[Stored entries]
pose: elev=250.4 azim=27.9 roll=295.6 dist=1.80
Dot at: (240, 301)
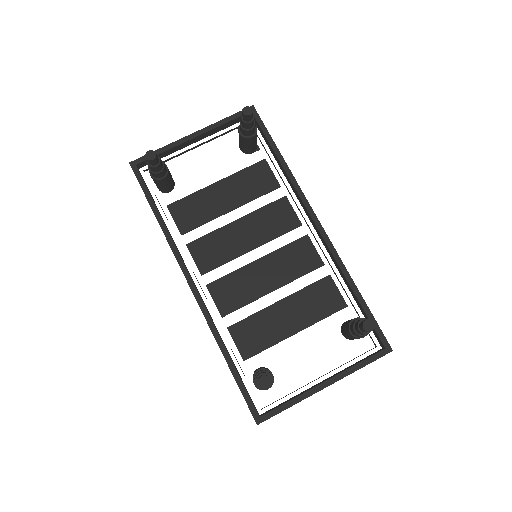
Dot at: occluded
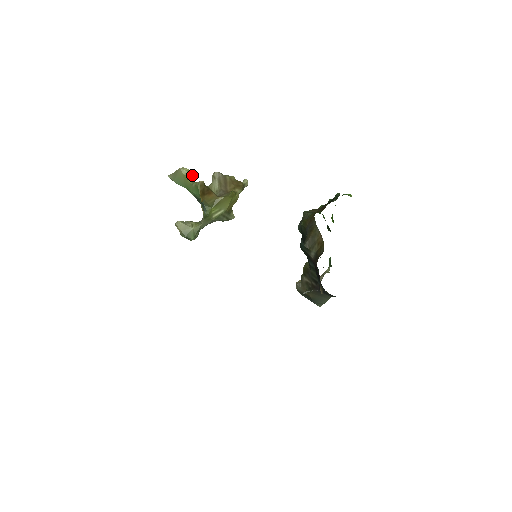
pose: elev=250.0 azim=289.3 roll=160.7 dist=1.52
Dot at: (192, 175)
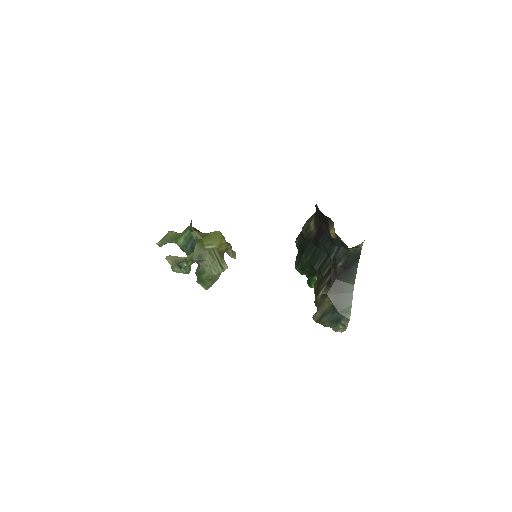
Dot at: occluded
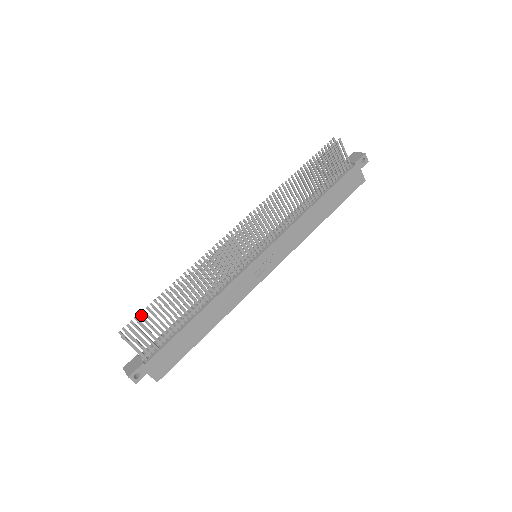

- _INSTRUCTION_
Quote every line of text in the records above, keeping each line's wording, and omit the pictures.

- _ANSWER TO THE EXERCISE_
pose: elev=250.4 azim=27.9 roll=295.6 dist=1.80
Dot at: (240, 301)
Dot at: occluded
pose: elev=250.0 azim=289.3 roll=160.7 dist=1.52
Dot at: (192, 175)
Dot at: occluded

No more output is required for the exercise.